The story of a roaming evangelist who made Corinth a main port of
call on his Mediterranean tour is woven into our cultural mythology. But
Paul’s success in Corinth came from more than his apparent passion as
an itinerant preacher. The community in which Christianity spread there
was formed before Paul’s arrival, already gathering as an immigrant
religion at the nexus of a trans-Mediterranean trade route. Furthermore,
Christianity was only one of many immigrant religions from the Levant
that came west and attracted a large following beyond the boundaries of
its ethnos. The sanctuary of the Syrian goddess (Atargatis) on
Delos a hundred years earlier has a remarkably similar story. Brought to
Delos by a Syrian priest, her worship outgrew the Syrian diaspora
there, attracting outsiders as it moved on toward Rome. In his lecture
Chris will compare how and why these two groups grew and attracted
outsiders and how they negotiated the problems of identity that new
members created.
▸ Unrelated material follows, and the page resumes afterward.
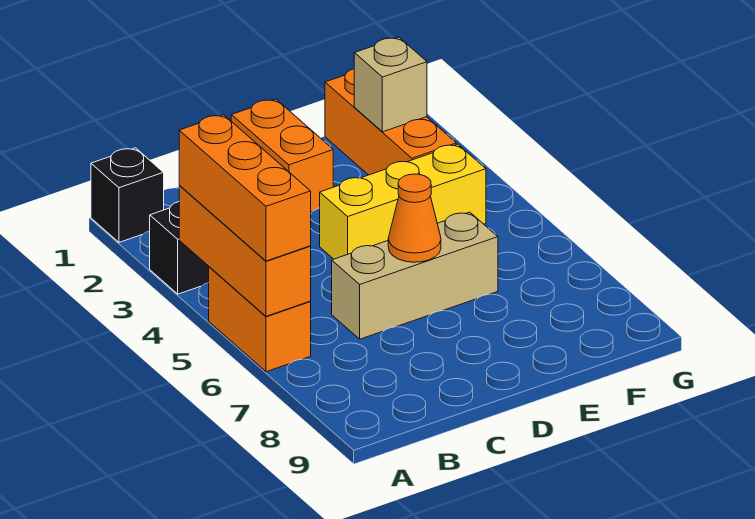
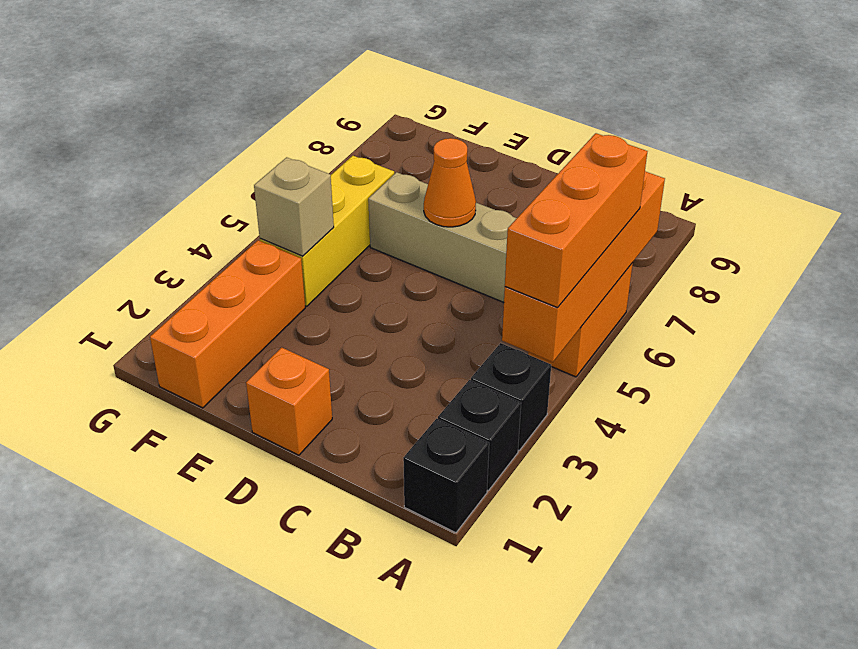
none -> black 1x1 brick [438,380,521,491]
orange 1x3 brick [179,185,311,316] -> orange 1x4 brick [502,171,665,362]
orange 1x2 brick [231,99,333,212] -> orange 1x1 brick [246,347,332,455]
yellow 1x3 brick [320,144,486,259] -> yellow 1x3 brick turned to [260,156,394,306]
tan 1x1 brick [354,37,427,132] -> tan 1x1 brick moved to [254,157,334,256]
It then puts them in the broader contexts of religion
and migration in the Graeco-Roman Mediterranean.
This Institute lecture on Wednesday evening will be held in the Library starting at 7:30 PM.
18th-century graffiti defacing the Propylaia!
Many of the buildings and some of the ancient monuments of Athens
have been defaced in the past decade by graffiti. Most of these graffiti
are tags or names of the defacers. This “Greek tradition” is an old one
starting at least in the Archaic period. It has continued off and on in
Greece since then. Probably Lord Byron’s carved initials on one of the
columns of the Temple of Poseidon at Sounion is the best known.
On Monday, March 12
th Professor Tasos Tanoulas (National
Metsovian Polytechneion) will give a lecture at 7:00 PM in the Library
of the Canadian Institute entitled,
«Νεώτερα χαράγματα στα Προπύλαια και η δεύτερη αποστολή της εταιρείας των Dilettanti στην Αθήνα». The lecture relates to Professor Tanoulas’ ongoing architectural research on this well-known monument on the Akropolis.
In 2013 at the southwestern corner of the Propylaia scaffolding was
erected to study the structural problems of the superstructure. This
made possible the identification and study of various graffiti at the
west surface of the three superior courses, all written during the
second half of the 18th century. One of them is dated 1789
and is written by a W. Young. A second is dated 1765 and his signed by
the initials R.C., W.P. and N.R. These belong to Richard Chandler,
William Pars and Nicholas Revett, representatives of the Society of the
Dilettanti, who arrived in Athens from London in that year.
The lecture is sponsored by the Συλλογος Φιλων Του Ιστορικου Αρχειου Της Αρχαιολογικης Υπηρεσιας. The public is welcome to attend!